It is believed that electrical fires cause more damage than all other fires combined. During the holiday period, people use more electrical devices than any other time of the year. Most of that is in the form of decorations, but there is also an increase of electrical devices that did not occur in years past. Many fires occur because of overloaded circuits, worn-out wiring or appliances, lack of maintenance or using electricity improperly.
Learn before you teach
To teach civilians how to prevent electrical fires, you must have a basic understanding of electricity.
The movement of electricity is known as an electric current. Current is described as alternating current (AC) or direct current (DC). AC is commonly found in homes and buildings; the current goes back and forth. DC goes in one direction from positive to negative. Vehicles and many small devices use DC.
Measurements of electricity are “volts,” which is electric potential. In a water-flow analogy, volts of electricity are like water pressure. Ampere, better known as “amps,” is the amount of electricity passing a point in a certain amount of time. Compared to water, it would be called gallons per minute. Watts is the unit of power that compared to water would be gallons.
As with pumping water at a fire scene, the science of hydraulics is applied to get the correct fire stream or quantity of water on the fire. You must follow certain factors when using electricity as well. When you don’t use the correct hydraulics, you have an insufficient fire stream or a hose burst. With electricity, you either have an appliance that doesn’t work or in the worst case, a fire occurs.
The travel of electricity is accomplished through wiring. “Wire gauge” is the measurement of the size of wiring. This is a very important item as many times people use an insufficient wire gauge. Sizes run from 0 and up. The smaller the gauge number, the larger the diameter of the wire. Common sizes are 14 for homes, 10 for larger appliances and 18 for lamp cord (to light one light bulb).
As there is friction loss with water, the same occurs with an electric current through wiring. Friction loss or resistance in wiring creates heat that can become extreme, causing the insulation to melt and in turn starts a fire.
As in hydraulics, if you want larger quantities of water, you go to a larger-diameter hose to cut friction loss. With electricity, using a smaller-gauge wiring (which is actually larger) allows more current to flow through, preventing resistance.

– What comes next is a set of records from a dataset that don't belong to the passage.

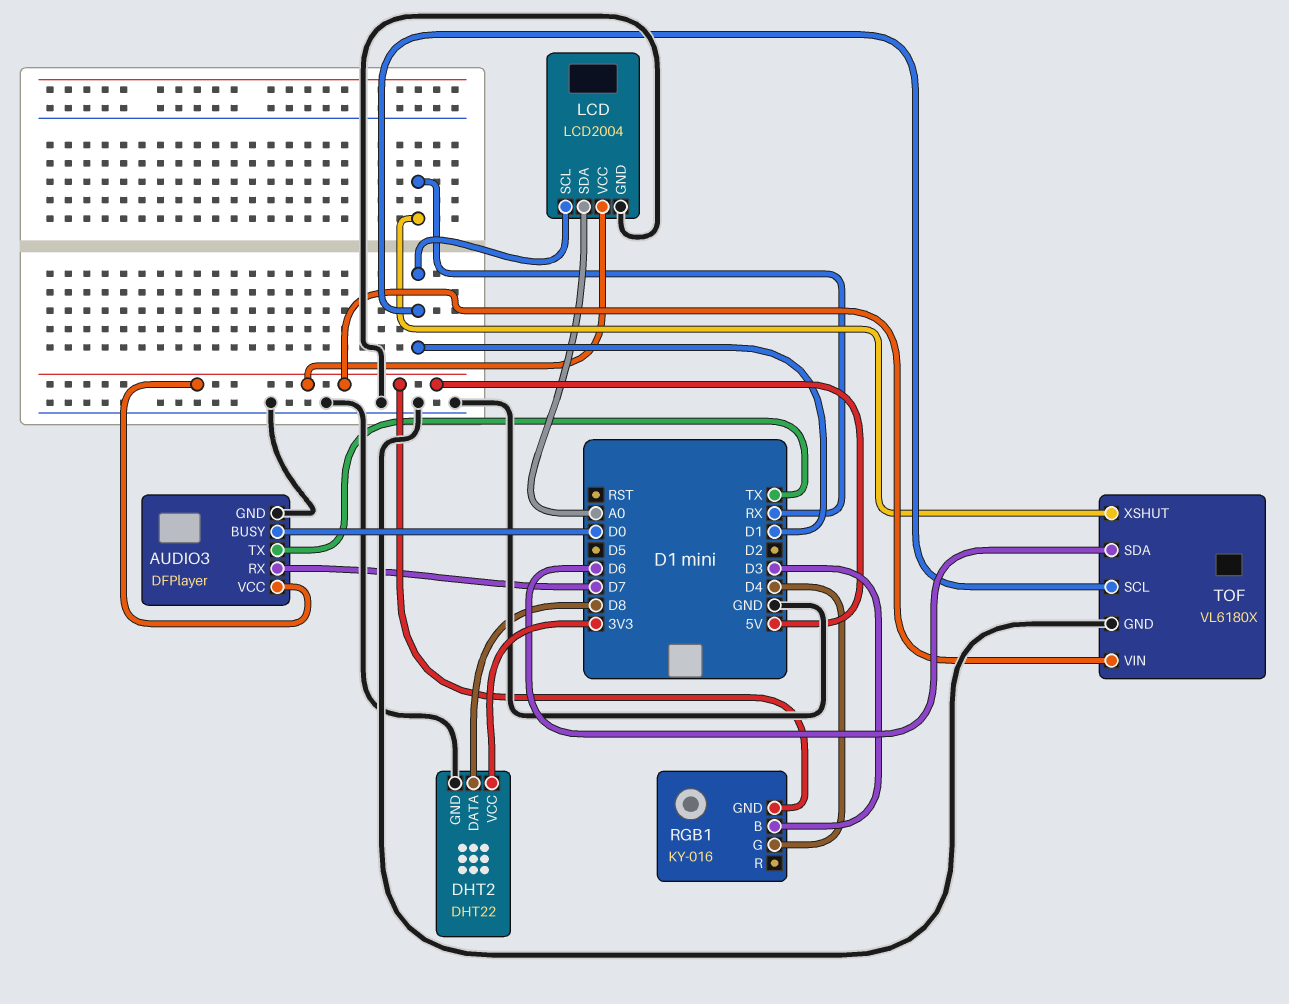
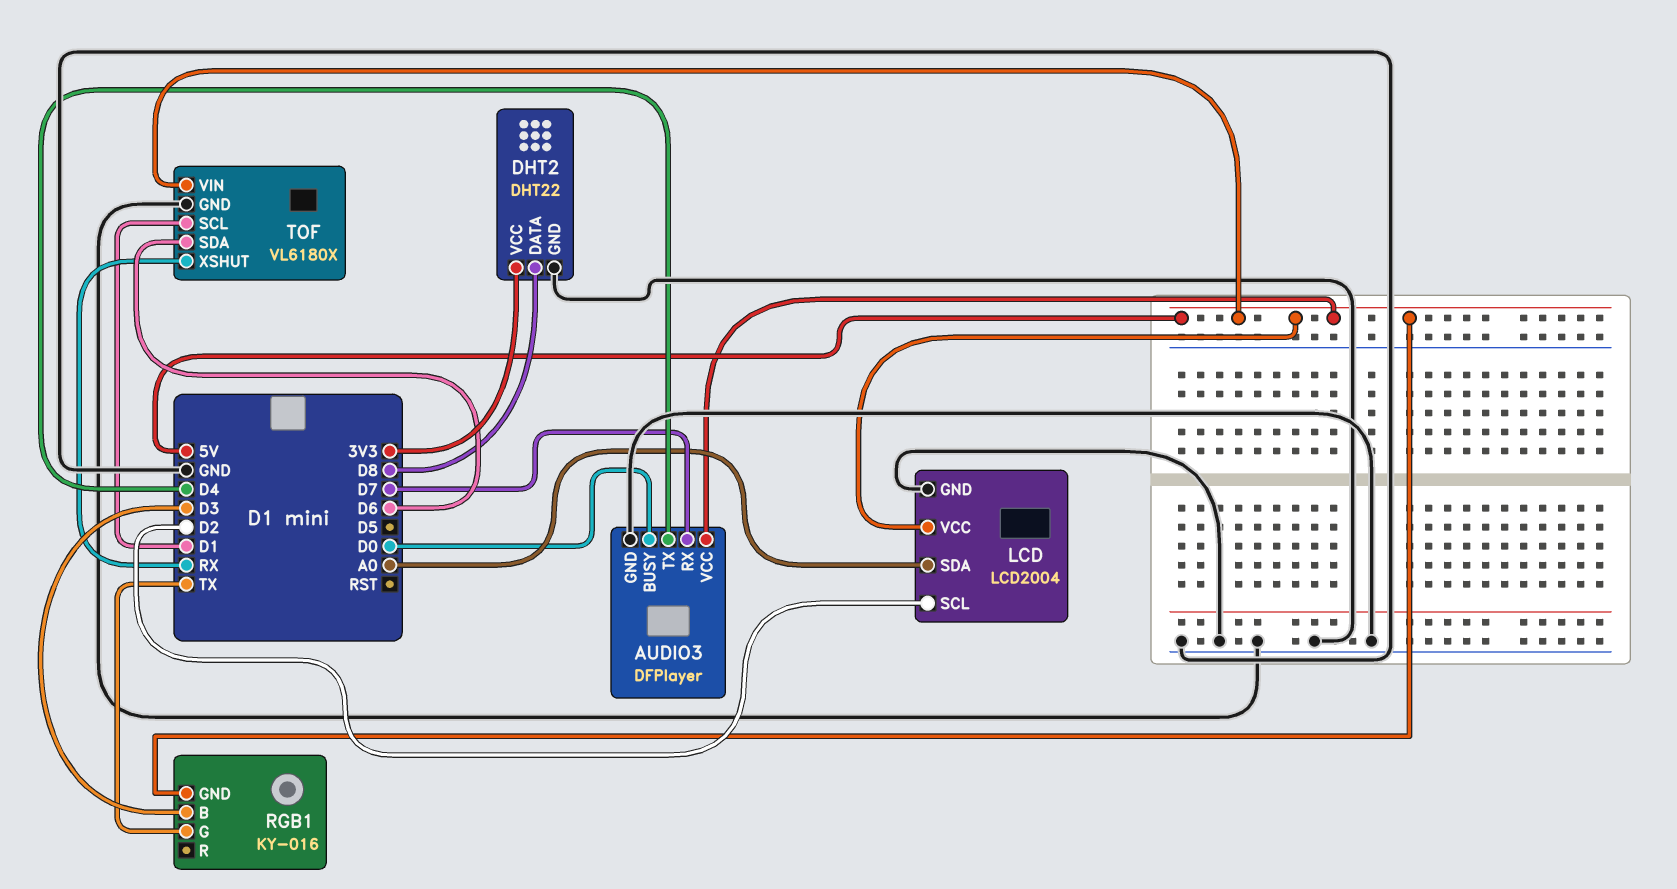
AUDIO3 pin TX: TX -> D4
LCD pin SCL: D1 -> D2
RGB1 pin G: D4 -> TX

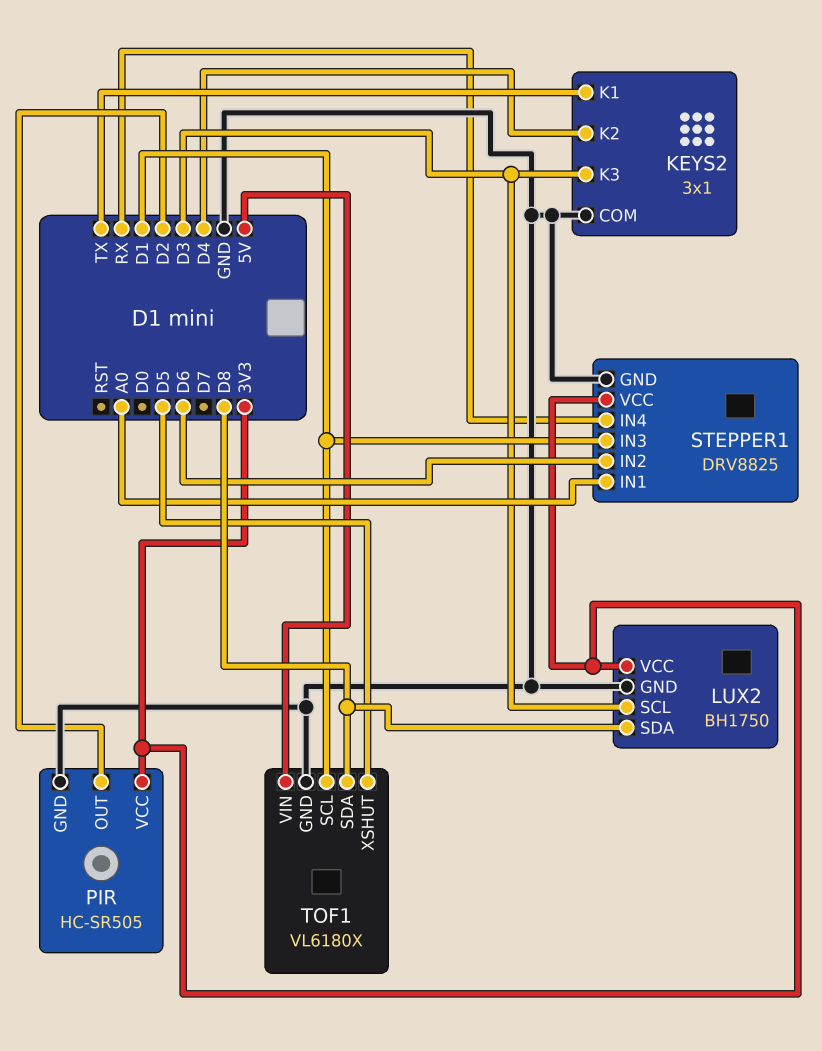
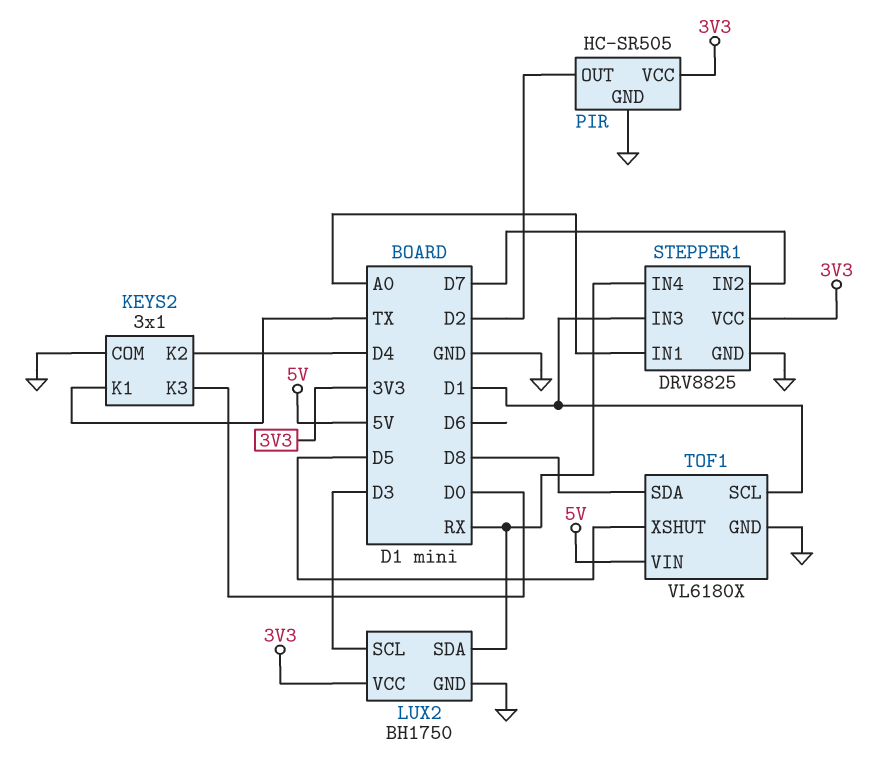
KEYS2 pin K3: D3 -> D0
LUX2 pin SDA: D8 -> RX
STEPPER1 pin IN2: D6 -> D7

Most common during holidays is improper use of extension cords or overloaded circuits. The extension cord must always have a smaller gauge (which is larger) than the appliance or lighting you are using. If using a string of lights that has 16-gauge wiring, you should use a 14-gauge extension cord. Remember, as with hose lays, the longer the lay, the more the friction loss. If your extension cord must be 50 feet or longer, you should go to two lower wire gauges.
If you require more amps than the wiring was designed for, heat will once again be present. Wall outlets usually have two sockets. Many times, people will use “power strips” with six sockets, which now increases the load for that outlet to eight. Sometimes, people will have two strips on one outlet, making for 12 sockets.
If the amp load is exceeded, it can cause a fire if proper safety protection devices are not used. Those devices include:
• Circuit breakers or fuses – If the amp load is exceeded on the circuit, or a short circuit occurs, the breaker will shut off or the fuse will blow out, stopping the flow of electricity. This is an indicator that a potential fire existed. If not corrected and you reset the breaker or change the fuse, a fire is an extreme possibility.
• Arc fault circuit interrupter – This is a new device that has recently been added to electrical safety devices. Essentially, the device detects a spark and immediately shuts off the circuit. This is much more sensitive and faster than a circuit breaker.
• Ground fault circuit interrupter (GFCI) – It should be used anytime electricity is being used near water or wet areas. This device prevents people from being electrocuted while using an electrical device if it comes in contact with water. A GFCI should be used on all outside decorations.
• Surge protector – This is an appliance designed to protect electrical devices from voltage spikes. Voltage spikes can start fires in delicate electrical devices such as TVs or computer equipment. Anytime your power goes off and then back on, a power surge occurs.